» Material supplied:

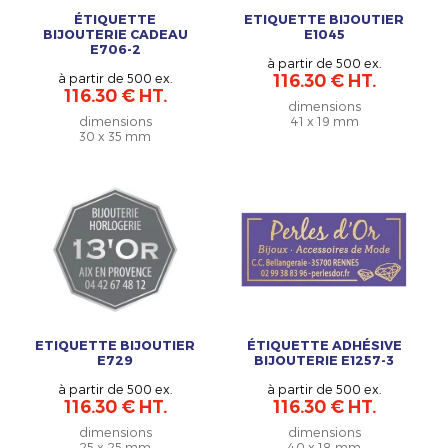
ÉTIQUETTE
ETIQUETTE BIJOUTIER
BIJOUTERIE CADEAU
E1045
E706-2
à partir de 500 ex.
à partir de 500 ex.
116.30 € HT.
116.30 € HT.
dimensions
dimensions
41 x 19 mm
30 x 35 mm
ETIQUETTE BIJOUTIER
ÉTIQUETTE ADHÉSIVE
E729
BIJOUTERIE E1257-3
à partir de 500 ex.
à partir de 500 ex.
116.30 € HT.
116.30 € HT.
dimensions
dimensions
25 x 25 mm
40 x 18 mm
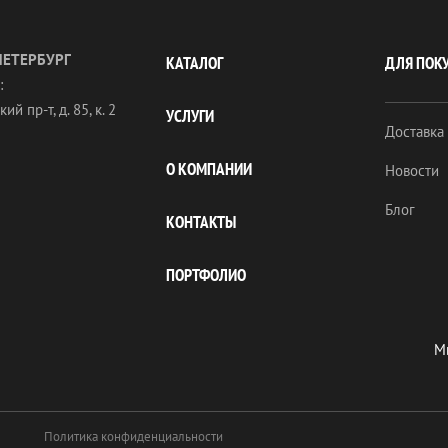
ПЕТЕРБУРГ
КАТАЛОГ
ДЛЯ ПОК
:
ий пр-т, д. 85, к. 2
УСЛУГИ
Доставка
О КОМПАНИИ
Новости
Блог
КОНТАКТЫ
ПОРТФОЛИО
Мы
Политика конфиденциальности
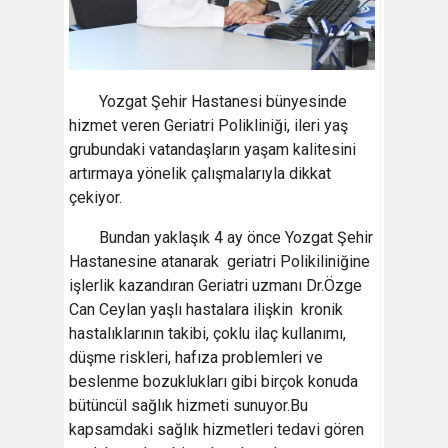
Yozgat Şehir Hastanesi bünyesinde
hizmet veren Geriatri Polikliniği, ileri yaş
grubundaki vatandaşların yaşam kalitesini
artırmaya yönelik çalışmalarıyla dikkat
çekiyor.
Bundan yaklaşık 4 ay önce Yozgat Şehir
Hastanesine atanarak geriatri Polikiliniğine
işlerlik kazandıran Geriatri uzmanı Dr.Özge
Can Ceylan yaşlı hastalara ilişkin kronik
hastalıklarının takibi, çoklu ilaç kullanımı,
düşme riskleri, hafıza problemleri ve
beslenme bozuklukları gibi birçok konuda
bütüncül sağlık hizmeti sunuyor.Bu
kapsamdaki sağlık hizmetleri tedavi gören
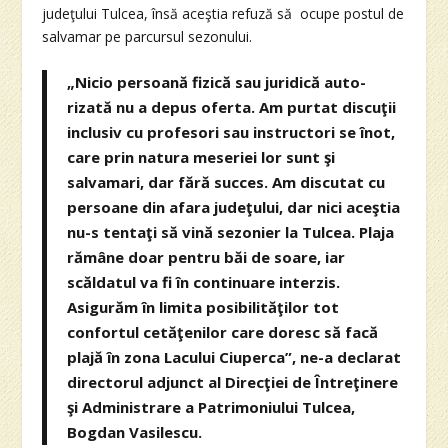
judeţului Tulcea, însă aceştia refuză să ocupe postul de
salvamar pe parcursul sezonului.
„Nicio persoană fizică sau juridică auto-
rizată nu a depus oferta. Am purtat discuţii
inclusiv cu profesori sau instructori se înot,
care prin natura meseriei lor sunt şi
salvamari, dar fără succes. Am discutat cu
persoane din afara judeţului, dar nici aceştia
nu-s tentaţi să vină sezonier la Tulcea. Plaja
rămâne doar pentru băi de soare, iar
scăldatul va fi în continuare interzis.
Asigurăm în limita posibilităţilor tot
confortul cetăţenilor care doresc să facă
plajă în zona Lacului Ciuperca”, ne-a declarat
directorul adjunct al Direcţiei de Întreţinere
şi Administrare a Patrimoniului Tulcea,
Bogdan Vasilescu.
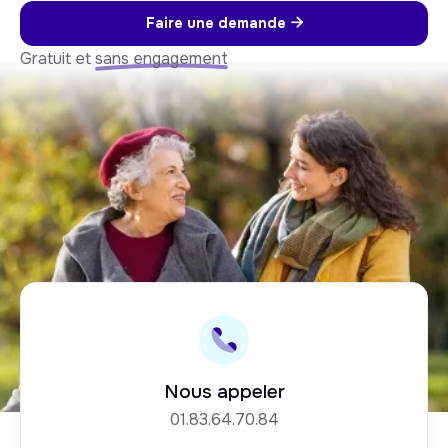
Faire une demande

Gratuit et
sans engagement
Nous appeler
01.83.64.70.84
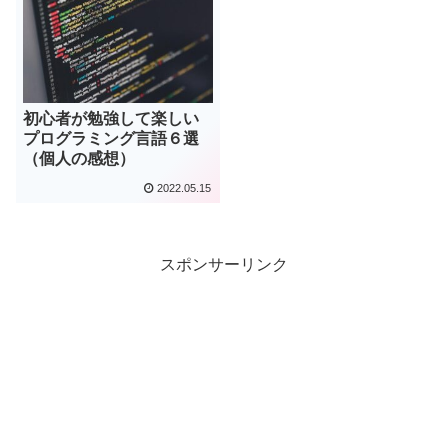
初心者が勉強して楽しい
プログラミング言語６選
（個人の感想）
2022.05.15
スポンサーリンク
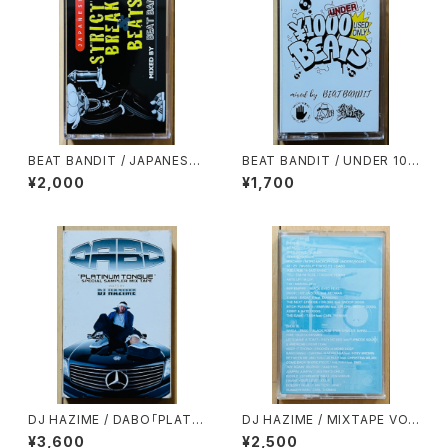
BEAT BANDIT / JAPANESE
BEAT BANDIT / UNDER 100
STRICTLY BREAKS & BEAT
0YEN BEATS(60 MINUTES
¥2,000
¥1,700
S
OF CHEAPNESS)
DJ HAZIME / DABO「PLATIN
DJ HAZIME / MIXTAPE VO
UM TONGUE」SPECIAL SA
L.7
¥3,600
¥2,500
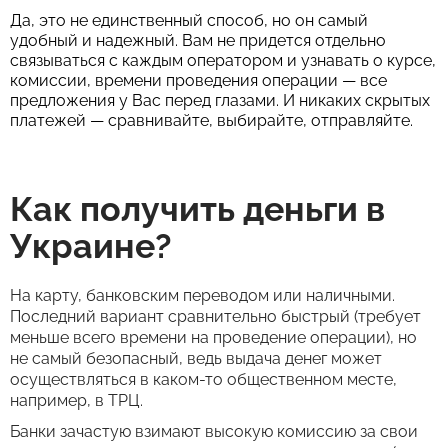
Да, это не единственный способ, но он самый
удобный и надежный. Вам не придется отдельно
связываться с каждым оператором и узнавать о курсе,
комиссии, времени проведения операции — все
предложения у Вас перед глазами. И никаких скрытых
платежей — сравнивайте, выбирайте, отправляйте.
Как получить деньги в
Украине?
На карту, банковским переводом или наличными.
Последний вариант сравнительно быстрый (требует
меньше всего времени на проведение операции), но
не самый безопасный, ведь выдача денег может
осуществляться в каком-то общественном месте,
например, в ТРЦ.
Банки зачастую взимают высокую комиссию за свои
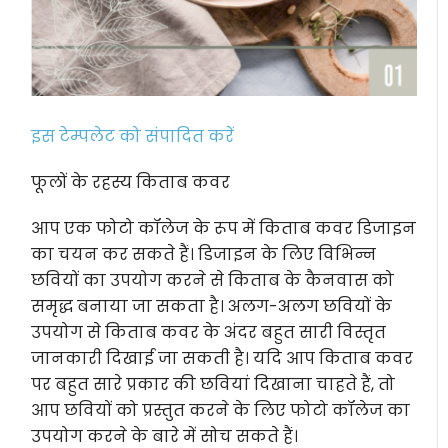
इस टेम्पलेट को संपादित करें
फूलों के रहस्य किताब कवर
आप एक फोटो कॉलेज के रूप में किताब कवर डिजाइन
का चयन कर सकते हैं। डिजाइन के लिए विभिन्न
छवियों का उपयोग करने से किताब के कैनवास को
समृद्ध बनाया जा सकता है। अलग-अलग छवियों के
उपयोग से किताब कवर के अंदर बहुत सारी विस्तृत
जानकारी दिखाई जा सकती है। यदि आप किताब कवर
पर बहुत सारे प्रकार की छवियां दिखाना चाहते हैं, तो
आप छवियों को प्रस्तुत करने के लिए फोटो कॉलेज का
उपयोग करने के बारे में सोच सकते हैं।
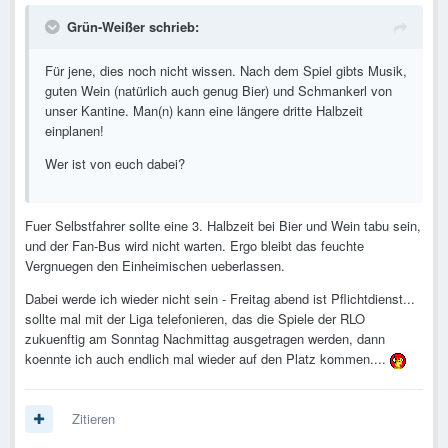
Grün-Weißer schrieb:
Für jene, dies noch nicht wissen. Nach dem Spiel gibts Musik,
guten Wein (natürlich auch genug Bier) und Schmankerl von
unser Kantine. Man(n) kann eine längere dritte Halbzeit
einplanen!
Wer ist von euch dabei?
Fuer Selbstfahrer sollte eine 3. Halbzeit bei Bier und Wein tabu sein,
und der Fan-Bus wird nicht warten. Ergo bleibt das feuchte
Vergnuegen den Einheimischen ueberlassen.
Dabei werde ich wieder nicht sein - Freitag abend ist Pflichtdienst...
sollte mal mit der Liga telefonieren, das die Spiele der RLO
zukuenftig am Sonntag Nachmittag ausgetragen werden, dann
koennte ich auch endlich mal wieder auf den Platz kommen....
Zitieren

==

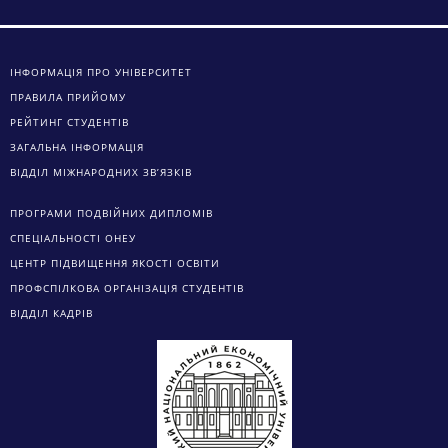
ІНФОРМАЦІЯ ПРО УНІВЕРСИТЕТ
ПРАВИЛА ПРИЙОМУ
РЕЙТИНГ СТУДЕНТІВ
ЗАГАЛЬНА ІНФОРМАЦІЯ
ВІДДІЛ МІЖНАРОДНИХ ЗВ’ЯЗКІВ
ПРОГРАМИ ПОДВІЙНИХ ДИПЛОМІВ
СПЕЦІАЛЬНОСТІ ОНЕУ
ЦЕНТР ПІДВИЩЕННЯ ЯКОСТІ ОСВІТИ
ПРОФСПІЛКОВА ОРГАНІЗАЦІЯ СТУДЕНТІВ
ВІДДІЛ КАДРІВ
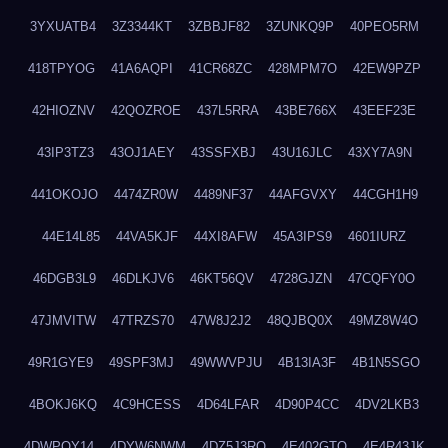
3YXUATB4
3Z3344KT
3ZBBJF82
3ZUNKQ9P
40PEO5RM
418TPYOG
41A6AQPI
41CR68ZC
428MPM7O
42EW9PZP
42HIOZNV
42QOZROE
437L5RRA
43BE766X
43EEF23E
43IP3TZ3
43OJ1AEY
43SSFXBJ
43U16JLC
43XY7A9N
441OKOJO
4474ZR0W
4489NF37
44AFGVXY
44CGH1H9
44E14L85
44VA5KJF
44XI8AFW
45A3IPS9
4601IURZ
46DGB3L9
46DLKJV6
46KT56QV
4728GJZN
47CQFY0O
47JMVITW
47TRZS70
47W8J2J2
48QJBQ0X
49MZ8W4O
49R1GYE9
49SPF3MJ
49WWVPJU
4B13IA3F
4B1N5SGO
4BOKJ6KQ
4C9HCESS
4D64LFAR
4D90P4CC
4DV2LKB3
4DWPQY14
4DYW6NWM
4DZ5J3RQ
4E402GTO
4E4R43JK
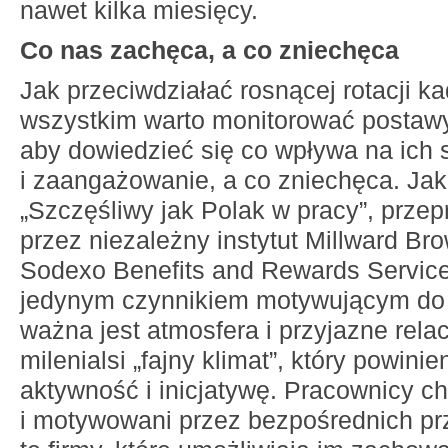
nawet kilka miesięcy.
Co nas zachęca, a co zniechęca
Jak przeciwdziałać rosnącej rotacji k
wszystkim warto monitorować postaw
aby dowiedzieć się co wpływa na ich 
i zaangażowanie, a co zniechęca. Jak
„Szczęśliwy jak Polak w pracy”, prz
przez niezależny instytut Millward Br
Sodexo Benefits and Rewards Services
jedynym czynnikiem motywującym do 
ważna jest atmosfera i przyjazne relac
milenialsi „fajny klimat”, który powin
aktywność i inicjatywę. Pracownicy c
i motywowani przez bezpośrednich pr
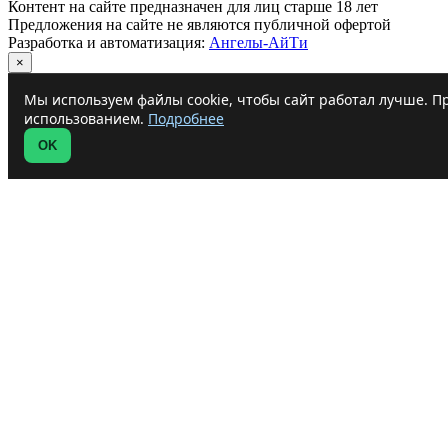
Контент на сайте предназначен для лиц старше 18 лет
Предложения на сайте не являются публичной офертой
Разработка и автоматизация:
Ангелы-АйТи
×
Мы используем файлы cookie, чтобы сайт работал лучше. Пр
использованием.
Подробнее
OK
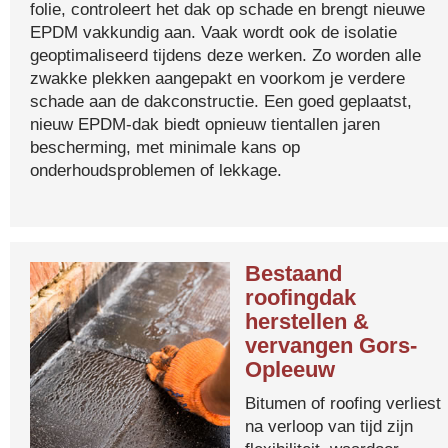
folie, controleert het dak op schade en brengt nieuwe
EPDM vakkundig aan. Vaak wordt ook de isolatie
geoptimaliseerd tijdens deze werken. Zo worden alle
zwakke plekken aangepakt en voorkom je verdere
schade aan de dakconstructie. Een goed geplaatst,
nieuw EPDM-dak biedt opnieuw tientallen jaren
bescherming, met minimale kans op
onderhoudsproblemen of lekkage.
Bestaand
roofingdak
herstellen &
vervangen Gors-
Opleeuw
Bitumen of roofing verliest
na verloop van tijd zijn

» Task description: For this exercise, set down the lines in the entries above from the one with "Bogdan Vasilescu." through the one with "फूलों के रहस्य किताब कवर" exactly as written, without any pictures.

» Completed exercise:
Bogdan Vasilescu.
Faire une demande

Gratuit et
sans engagement
Nous appeler
01.83.64.70.84
初心者が勉強して楽しい
プログラミング言語６選
（個人の感想）
2022.05.15
スポンサーリンク
BEAT BANDIT / JAPANESE
BEAT BANDIT / UNDER 100
STRICTLY BREAKS & BEAT
0YEN BEATS(60 MINUTES
¥2,000
¥1,700
S
OF CHEAPNESS)
DJ HAZIME / DABO「PLATIN
DJ HAZIME / MIXTAPE VO
UM TONGUE」SPECIAL SA
L.7
¥3,600
¥2,500
Да, это не единственный способ, но он самый
удобный и надежный. Вам не придется отдельно
связываться с каждым оператором и узнавать о курсе,
комиссии, времени проведения операции — все
предложения у Вас перед глазами. И никаких скрытых
платежей — сравнивайте, выбирайте, отправляйте.
Как получить деньги в
Украине?
На карту, банковским переводом или наличными.
Последний вариант сравнительно быстрый (требует
меньше всего времени на проведение операции), но
не самый безопасный, ведь выдача денег может
осуществляться в каком-то общественном месте,
например, в ТРЦ.
Банки зачастую взимают высокую комиссию за свои
इस टेम्पलेट को संपादित करें
फूलों के रहस्य किताब कवर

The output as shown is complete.